● **Auszug**

[Thiazi-Prozess] 5. und 6. Verhandlungstag

Thiazi-Pressegruppe

Am 27. und 28. Januar 2015 fanden zwei weitere Prozesstage im «Thiazi-Verfahren» vor dem Landgericht Rostock statt. Vor Beginn der Einlassung von Wagner, Schuster und Stetefeld, stellt Ruthenbergs Rechtsanwalt Junge einen Antrag. Diesem zufolge solle das Gericht u.a. verfügen, dass keine unverpixelten oder unverfremdeten Bilder in Foto- und Fernsehberichterstattungen vom Angeklagten Ruthenberg veröffentlicht werden. Alle weiteren Anwälte schließen sich dem Antrag an, mit der Ergänzung, diesen auch auf ihre jeweiligen Mandantinnen und Mandanten auszudehnen.

● **Zu prüfende Daten**
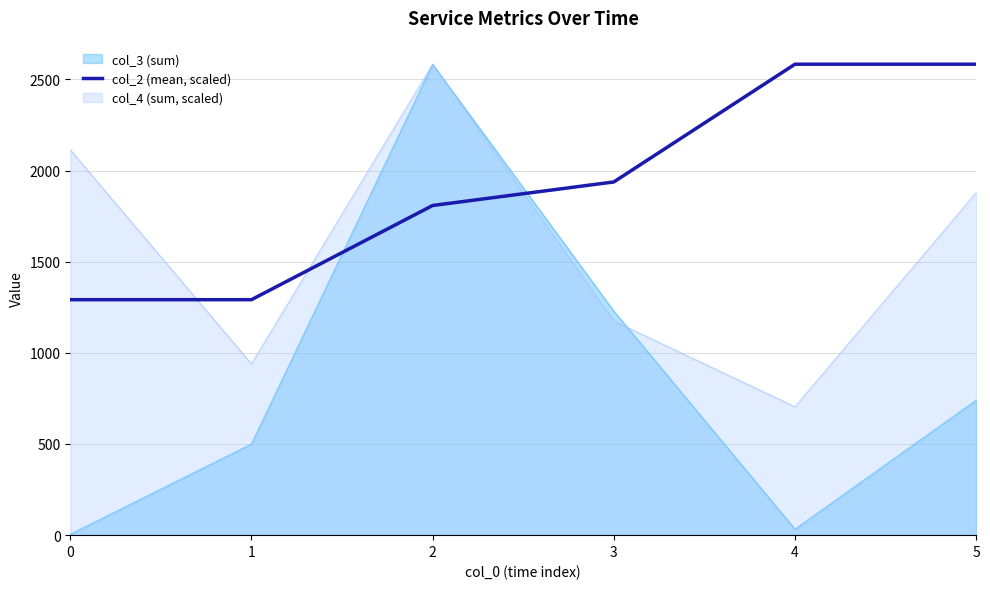

Does the chart have visible grid lines?

Yes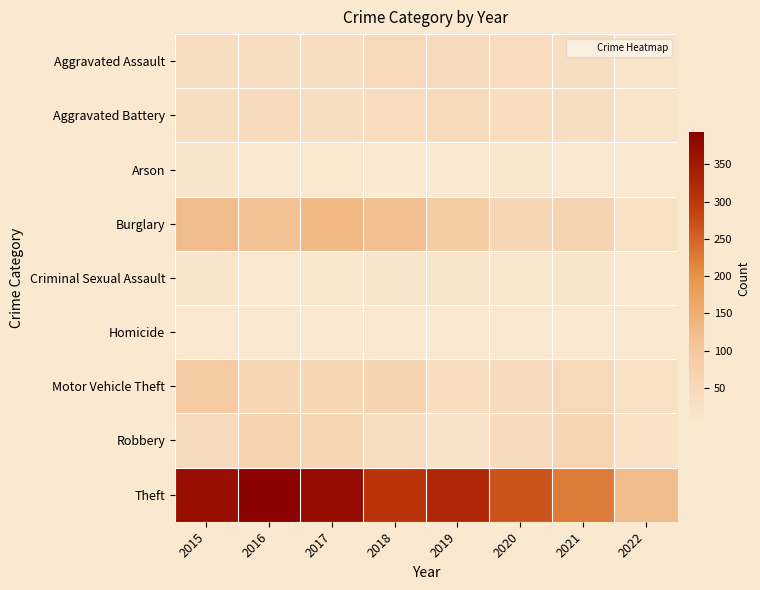

What is the spread (max minus min) of values at 2015?

366.0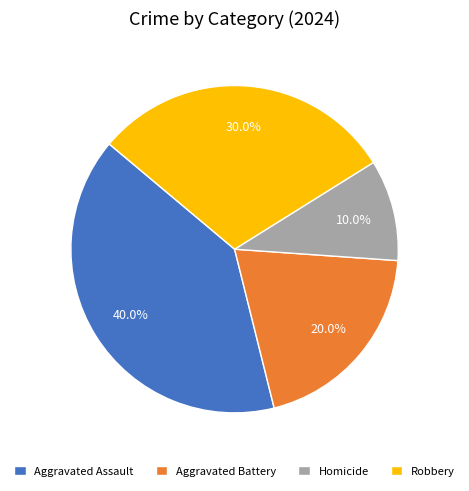

Which slice is the largest?

Aggravated Assault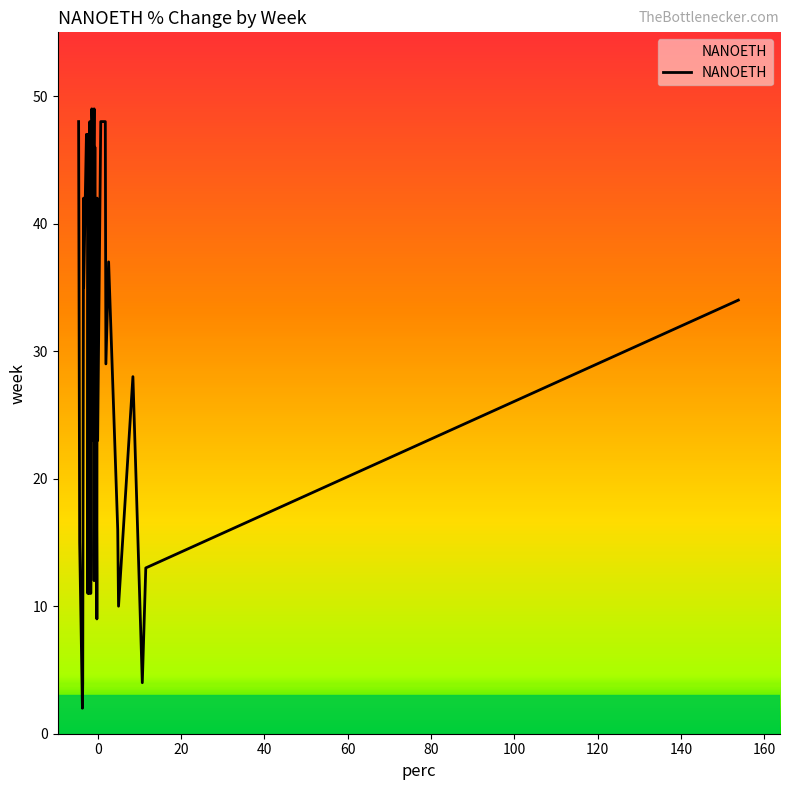

True or false: there are more than 0 points higher than both neighbors.

True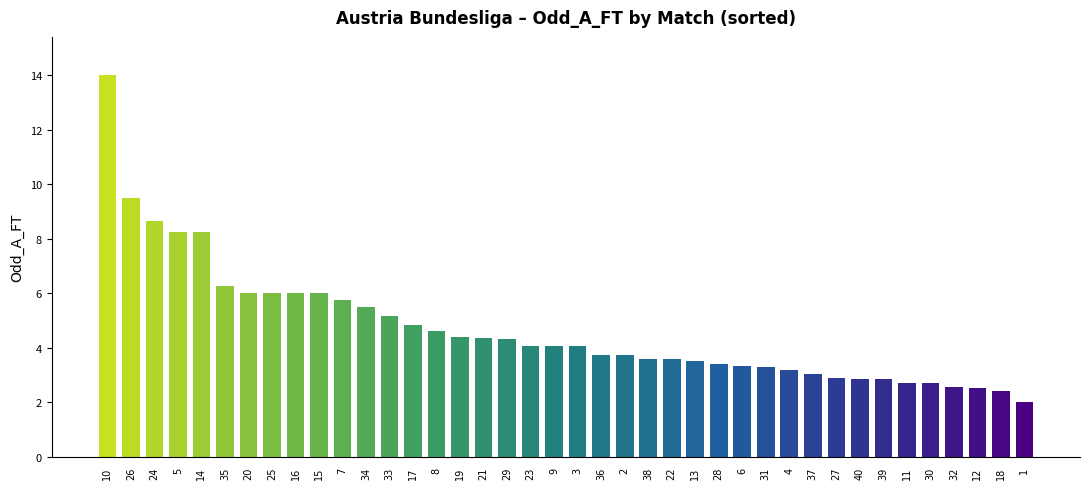

True or false: the data shows 5.5 at 3.

False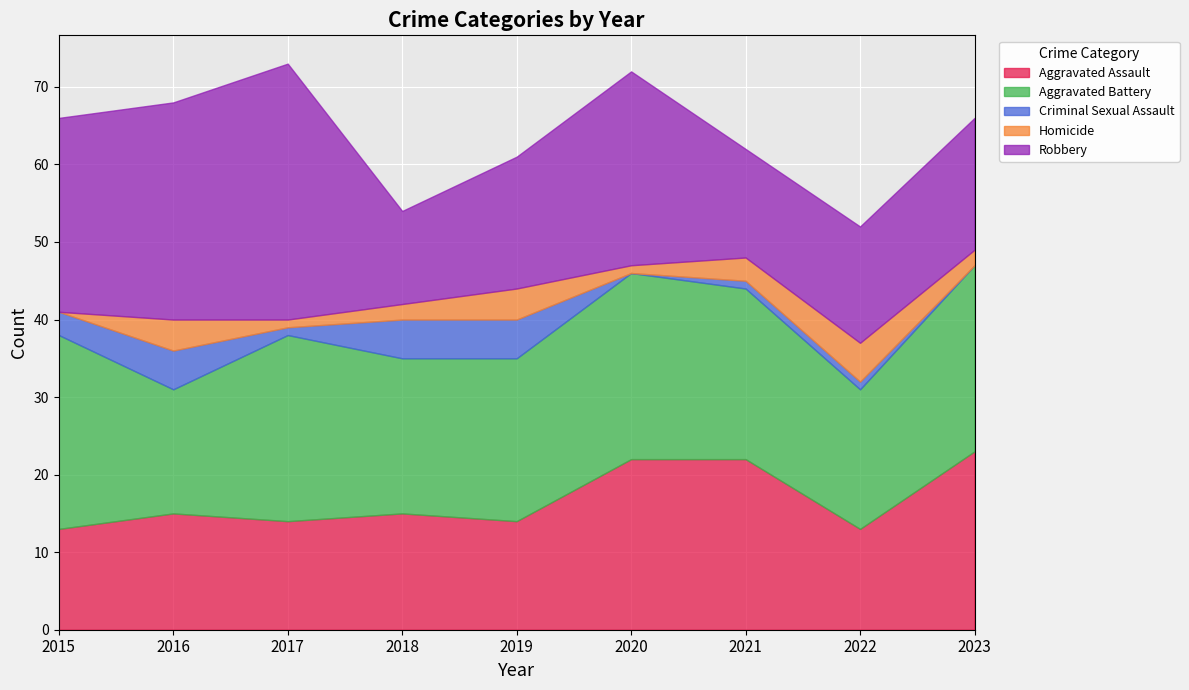

True or false: Robbery has a value of 59 at 2017.

False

● **Aufgaben**
A - Schreiben Sie aus dem Auszug alles von "Thiazi-Pressegruppe" bis hinunter zu "und Mandanten auszudehnen." wortgetreu ab.
B - Beantworten Sie anhand des Auszugs die folgenden Fragen:
(i) An welchen Tagen fanden die beiden weiteren Prozesstage statt?
(ii) Vor welchem Gericht wurde verhandelt?
(iii) Wie heißt der Rechtsanwalt, der den Antrag stellt?
Die Einträge spielen dabei keine Rolle.

● **Antworten**
A -
Thiazi-Pressegruppe

Am 27. und 28. Januar 2015 fanden zwei weitere Prozesstage im «Thiazi-Verfahren» vor dem Landgericht Rostock statt. Vor Beginn der Einlassung von Wagner, Schuster und Stetefeld, stellt Ruthenbergs Rechtsanwalt Junge einen Antrag. Diesem zufolge solle das Gericht u.a. verfügen, dass keine unverpixelten oder unverfremdeten Bilder in Foto- und Fernsehberichterstattungen vom Angeklagten Ruthenberg veröffentlicht werden. Alle weiteren Anwälte schließen sich dem Antrag an, mit der Ergänzung, diesen auch auf ihre jeweiligen Mandantinnen und Mandanten auszudehnen.

B -
(i) Die beiden Prozesstage fanden am 27. und 28. Januar 2015 statt.
(ii) Es wurde vor dem Landgericht Rostock verhandelt.
(iii) Der Rechtsanwalt heißt Junge.